How to work with someone who’s not self aware

12.11.2019

If you work with people that are not very self aware, it’s not the same thing as working with people that annoy you. It can feel the same, but someone who is self aware, according to Psychologytoday.com is someone who is able to monitor their inner world, thoughts, emotions, and beliefs and understands how their emotions are triggered. On a small scale, it might be tempting to classify the person who microwaves fish in the company breakroom for lunch as lacking self awareness, but someone who makes bad lunch choices might just be inconsiderate rather than truly lacking self awareness. According to inc.com, someone who is truly not self aware might behave like a bully, regularly make excuses, choose to be passive aggressive often, or get defensive easily. So what can you do if you feel like one or more of your colleagues is lacking self awareness?

A Little Feedback?

You probably wish it was as easy as pulling your colleague aside and giving some feedback about the behavior that makes you want to start looking for new colleagues. While it might be the stuff your dreams are made of, in reality, as a first step, it might be a little easier to take the opportunity to be honest when you’re asked to give a 360 review of this individual. If 360 reviews are only reserved for managers and their direct reports, not colleague to colleague, keep reading.  

Provide Specific Examples

As uncomfortable as it can be to directly criticize another colleague’s behavior, you may want to seize an opportunity when it presents itself. If there’s a specific incident that occurs, and you were present to witness it, think critically about if you’re the right person to deliver the message. If you think it could be better received if it were coming from someone else, that’s going to be a delicate dance. Because, if you determine you’re not the right messenger, that means you’re going to have to get someone else involved that you deem a more likely advocate. Once you involve other people, it can feel like the person who is the object of the criticism is being “ganged up” on. If you are the right messenger, and this person trusts you, you’ll want to focus on the situation, and ask how he or she felt in the situation. Was he or she happy with the outcome? Try to get to the bottom of why he or she behaved this way, and discuss how different behavior might be able to achieve better results.

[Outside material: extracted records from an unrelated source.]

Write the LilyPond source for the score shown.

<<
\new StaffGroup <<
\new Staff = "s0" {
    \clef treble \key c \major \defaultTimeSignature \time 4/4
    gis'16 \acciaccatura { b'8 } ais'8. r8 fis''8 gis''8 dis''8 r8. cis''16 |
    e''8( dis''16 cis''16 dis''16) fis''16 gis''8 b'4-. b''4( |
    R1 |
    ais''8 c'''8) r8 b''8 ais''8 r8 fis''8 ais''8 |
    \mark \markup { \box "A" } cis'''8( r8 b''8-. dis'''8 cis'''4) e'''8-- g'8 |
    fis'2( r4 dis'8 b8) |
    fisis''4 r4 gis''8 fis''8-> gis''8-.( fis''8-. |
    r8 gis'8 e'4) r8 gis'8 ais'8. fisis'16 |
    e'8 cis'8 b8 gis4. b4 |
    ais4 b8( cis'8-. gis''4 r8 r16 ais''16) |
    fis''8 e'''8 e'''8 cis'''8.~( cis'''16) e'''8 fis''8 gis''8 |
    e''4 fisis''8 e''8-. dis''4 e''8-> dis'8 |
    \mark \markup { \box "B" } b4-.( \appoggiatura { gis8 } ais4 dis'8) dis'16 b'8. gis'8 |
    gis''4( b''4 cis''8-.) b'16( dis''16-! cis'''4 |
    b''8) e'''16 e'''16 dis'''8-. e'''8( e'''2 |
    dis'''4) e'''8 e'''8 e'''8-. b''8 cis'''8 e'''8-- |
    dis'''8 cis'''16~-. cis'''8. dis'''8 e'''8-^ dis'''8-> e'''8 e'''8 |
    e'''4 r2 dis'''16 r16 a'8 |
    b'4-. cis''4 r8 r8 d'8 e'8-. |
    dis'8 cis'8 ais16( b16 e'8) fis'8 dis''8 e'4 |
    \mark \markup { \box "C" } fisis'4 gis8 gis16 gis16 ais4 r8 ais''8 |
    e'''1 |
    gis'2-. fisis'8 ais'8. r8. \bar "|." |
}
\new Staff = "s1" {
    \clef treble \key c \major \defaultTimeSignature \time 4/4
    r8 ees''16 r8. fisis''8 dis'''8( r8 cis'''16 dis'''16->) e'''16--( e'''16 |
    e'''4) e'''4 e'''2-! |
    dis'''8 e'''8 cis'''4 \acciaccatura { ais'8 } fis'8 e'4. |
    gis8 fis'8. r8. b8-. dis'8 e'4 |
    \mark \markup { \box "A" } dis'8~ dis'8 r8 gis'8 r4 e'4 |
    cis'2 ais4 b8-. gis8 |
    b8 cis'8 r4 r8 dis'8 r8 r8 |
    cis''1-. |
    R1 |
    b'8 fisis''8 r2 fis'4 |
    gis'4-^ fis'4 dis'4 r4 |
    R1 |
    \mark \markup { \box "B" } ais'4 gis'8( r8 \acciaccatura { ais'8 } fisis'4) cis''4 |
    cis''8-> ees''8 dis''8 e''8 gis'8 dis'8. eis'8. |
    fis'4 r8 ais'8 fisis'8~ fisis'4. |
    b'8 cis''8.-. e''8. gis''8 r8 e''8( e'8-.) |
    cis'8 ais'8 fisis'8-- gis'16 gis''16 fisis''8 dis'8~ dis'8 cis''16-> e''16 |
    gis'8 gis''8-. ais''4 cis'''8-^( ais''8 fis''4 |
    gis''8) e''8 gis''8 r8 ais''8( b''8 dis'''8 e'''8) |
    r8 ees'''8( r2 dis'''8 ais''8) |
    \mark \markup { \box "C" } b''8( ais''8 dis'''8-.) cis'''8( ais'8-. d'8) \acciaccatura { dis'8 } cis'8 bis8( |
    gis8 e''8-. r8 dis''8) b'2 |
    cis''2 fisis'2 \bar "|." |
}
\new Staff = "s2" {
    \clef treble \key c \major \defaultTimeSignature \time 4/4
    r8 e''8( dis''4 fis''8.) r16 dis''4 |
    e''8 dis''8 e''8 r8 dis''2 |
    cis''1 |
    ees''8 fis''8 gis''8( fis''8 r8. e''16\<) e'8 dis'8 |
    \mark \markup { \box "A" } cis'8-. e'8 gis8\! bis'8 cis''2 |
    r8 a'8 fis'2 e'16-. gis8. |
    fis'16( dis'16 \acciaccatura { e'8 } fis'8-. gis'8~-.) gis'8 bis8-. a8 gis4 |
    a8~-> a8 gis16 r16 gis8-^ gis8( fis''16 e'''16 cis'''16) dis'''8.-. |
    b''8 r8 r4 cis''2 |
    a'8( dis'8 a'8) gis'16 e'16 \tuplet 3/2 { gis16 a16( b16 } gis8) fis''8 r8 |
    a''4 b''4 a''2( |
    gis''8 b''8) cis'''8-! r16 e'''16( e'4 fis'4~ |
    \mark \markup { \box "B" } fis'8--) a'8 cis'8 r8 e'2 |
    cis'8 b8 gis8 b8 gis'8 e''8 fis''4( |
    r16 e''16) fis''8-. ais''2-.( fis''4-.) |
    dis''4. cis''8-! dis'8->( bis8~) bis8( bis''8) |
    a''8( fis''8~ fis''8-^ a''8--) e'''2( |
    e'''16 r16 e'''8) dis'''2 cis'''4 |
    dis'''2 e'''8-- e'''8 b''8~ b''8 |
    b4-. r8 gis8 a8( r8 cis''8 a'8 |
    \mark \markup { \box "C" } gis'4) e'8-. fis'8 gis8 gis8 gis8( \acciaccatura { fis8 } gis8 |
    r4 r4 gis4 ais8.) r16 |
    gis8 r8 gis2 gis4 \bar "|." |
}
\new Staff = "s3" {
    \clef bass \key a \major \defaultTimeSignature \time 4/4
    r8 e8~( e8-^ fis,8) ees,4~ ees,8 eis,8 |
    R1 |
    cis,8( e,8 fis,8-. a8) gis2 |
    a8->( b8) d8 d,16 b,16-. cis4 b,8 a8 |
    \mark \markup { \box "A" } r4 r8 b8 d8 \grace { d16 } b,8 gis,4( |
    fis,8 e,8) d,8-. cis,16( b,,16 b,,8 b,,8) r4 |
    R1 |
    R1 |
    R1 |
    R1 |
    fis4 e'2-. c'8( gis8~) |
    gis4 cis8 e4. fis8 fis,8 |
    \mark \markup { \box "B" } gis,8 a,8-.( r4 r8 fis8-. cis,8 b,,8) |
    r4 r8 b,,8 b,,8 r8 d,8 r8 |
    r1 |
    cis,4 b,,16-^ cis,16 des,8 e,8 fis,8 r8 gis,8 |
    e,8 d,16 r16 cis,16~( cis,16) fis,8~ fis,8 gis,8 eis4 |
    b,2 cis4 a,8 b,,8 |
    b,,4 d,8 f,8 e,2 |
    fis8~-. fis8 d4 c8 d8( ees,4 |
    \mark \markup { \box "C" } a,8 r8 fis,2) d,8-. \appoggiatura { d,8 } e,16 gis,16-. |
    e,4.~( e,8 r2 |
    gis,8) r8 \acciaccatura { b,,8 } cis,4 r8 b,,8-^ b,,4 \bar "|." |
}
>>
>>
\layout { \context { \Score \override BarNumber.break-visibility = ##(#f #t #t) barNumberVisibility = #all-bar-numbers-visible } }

Ask the person you find to be lacking self awareness to put themselves in your shoes

Oftentimes, we operate on “automatic pilot” or aren’t thinking about what we are doing or how we feel. This affects our ability to have an accurate understanding of ourselves and we tend to interpret experiences and conversations in a way that supports our already existing sense of self. You can help a colleague understand how their behavior affects you by telling them how you feel about certain situations you have experienced with them, and asking them how he or she would handle it if they had been in your position. This can commonly be called helping a person re-frame a situation to help them understand their role in a scenario. This can be uncomfortable too, but can help someone see things from another perspective. Ultimately it’s their choice to want to see things from another perspective and understand the impact of their behavior, but it’s one way to start the offending colleague down a path to one type of self awareness.

Practice being mindful

Mindfulness is the key to self-awareness. Jon Kabat-Zinn defines mindfulness as “paying attention in a particular way, on purpose, in the present moment, non-judgmentally.” When you  practice being mindful, you will be more present with yourself so that you can “be there” to observe what’s happening around you and understanding why you feel the way you do in certain situations. You don’t have to take up meditation, although most experts recommend it to learn mindfulness, and it’s not about curling up on a yoga mat to change the thoughts you’re having. Rather, being mindful is about learning how to pay attention to your emotions as they arise. You’ll also start to understand how you react to your colleague or colleagues has an impact on the situation. You might question why you go from zero to sixty when he or she speaks up in a meeting the way they do, or why it annoys you so much when it seems like he or she takes every opportunity to interrupt you when you’re talking. Is it really your colleague that’s out of line, or could you be more in control of the way you react to their behavior? 

 

If you have colleagues that lack self awareness, you’re in good company. In a 5 year study conducted by Tasha Eurich and reported on by the Harvard Business Review, the research discovered that “although 95% of people think they’re self-aware, only 10 to 15% actually are.” Instead of looking for a new place to work where you will be surrounded with only colleagues that understand how their behavior impacts those around them, practice the four strategies above to deal with the most common things that drive co-workers crazy about each other.